== Excerpted text ==

I'll try and figure it out this weekend. Will keep you all posted.


----------



## yorkiemom (Aug 20, 2012)

Well, I reset the preferences, haven't done anything else yet. It seems to be working okay not...and I noticed I have a faster response when using the sliders. Though I don't know why resetting the prefs would do that.


----------



## Jim Wilde (Aug 20, 2012)

Norma, I hope to meant "working okay *now*"?

Resetting the prefs can cure lots of strange problems, and has certainly been known to boost LR4 performance for some (though not all).


----------



## yorkiemom (Aug 14, 2012)

Well, this is a first. Tried to open up LR several times, have rebooted. It doesn't open up completely full screen. I have to hit the maximize button. But nothing happens. I can't do anything at all. My mouse works, my pen works, but nothing is happening. The program is just stuck on the screen and I have to keep using the Task Manager to shut it down. I know my files aren't lost...but I don't know what is wrong with the program.


----------



## yorkiemom (Aug 21, 2012)

Yes, I meant now! Thanks so much for the tips! I'm certainly hoping it doesn't happen again.


----------



## yorkiemom (Aug 28, 2012)

Well, my LR is not working again! I'm starting to get annoyed. It opens up and all, but the hourglass doesn't go away I can't do anything and when I check Task manager, it shows it isn't responding. Now what? Install a new LR?


----------



## Jim Wilde (Aug 28, 2012)

Norma, you could try resetting the preferences again, though I'm beginning to think there might be an underlying problem with your system (possibly with the external drive connection).

But first try that reset of the prefs, then when I have some time I'll go back through the thread and maybe I'll be able to offer some further suggestions.


----------



## yorkiemom (Aug 28, 2012)

Okay. Will try again. Do you really think it's something to do with my external? What if I move the whole program or just my photos to the C drive and see what happens??


----------



## yorkiemom (Aug 28, 2012)

Just so you know where all my files/folders are...I'm a bit confused why I have some LR folders on my C drive but I'm using all that's on the G drive (external).


----------



## yorkiemom (Aug 28, 2012)

The external G has 1 TB on it free so that's can't be a problem.

BTW, why can't I edit my posts...they will never save. I have to keep adding another post.


----------



## yorkiemom (Aug 28, 2012)

Can't reset the preferences...LR is not responding.


----------



## yorkiemom (Aug 28, 2012)

An update...I couldn't reset the preferences. I decided to try the route of the create a temporary catalog again. That worked. Then I called up LR again and got my original catalog back...works fine thru the Library module til I try to go to Develop and then it stops working. I have to use Task Manager to close the program. It says it's not responding. So I can't use the program.


----------



## Jim Wilde (Aug 28, 2012)

The preference reset is done while Lightroom is shut down, so not sure what you were trying to do there. Try it again, just make sure LR is closed down first.

Probably best not to try to do too many different things all at once, with a problem like this it's usually best to take one step at a time. So I'd do the prefs reset first, then analyse that to see what the outcome is. It certainly seems that moving into Develop causes the problem, so that knowledge gives us a couple of things we can try next.


----------



## Jim Wilde (Aug 28, 2012)

http://www.lightroomqueen.com/commu...(or-Trashing-)-the-Lightroom-Preferences-file


----------



## yorkiemom (Aug 28, 2012)

===
== Raw data ==

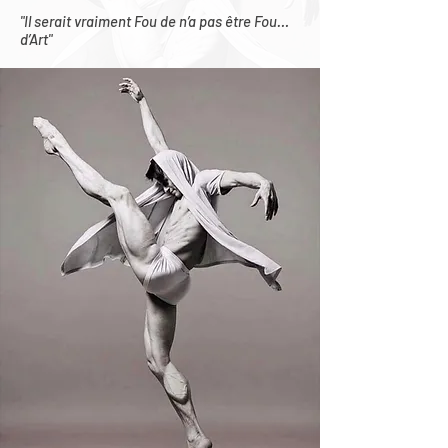
"Il serait vraiment Fou de n’a pas être Fou…
d’Art"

===

> [What to work on]:
A: From the Lightroom forum thread above, quote the passage starting at "Resetting the prefs can" and ending at "(Aug 14, 2012)".
B: List each distinct date that appears in the post headings of the Lightroom forum thread, in the order each first appears.

> [Answers for the exercise]:
A:
Resetting the prefs can cure lots of strange problems, and has certainly been known to boost LR4 performance for some (though not all).


----------



## yorkiemom (Aug 14, 2012)

B:
Aug 20, 2012
Aug 14, 2012
Aug 21, 2012
Aug 28, 2012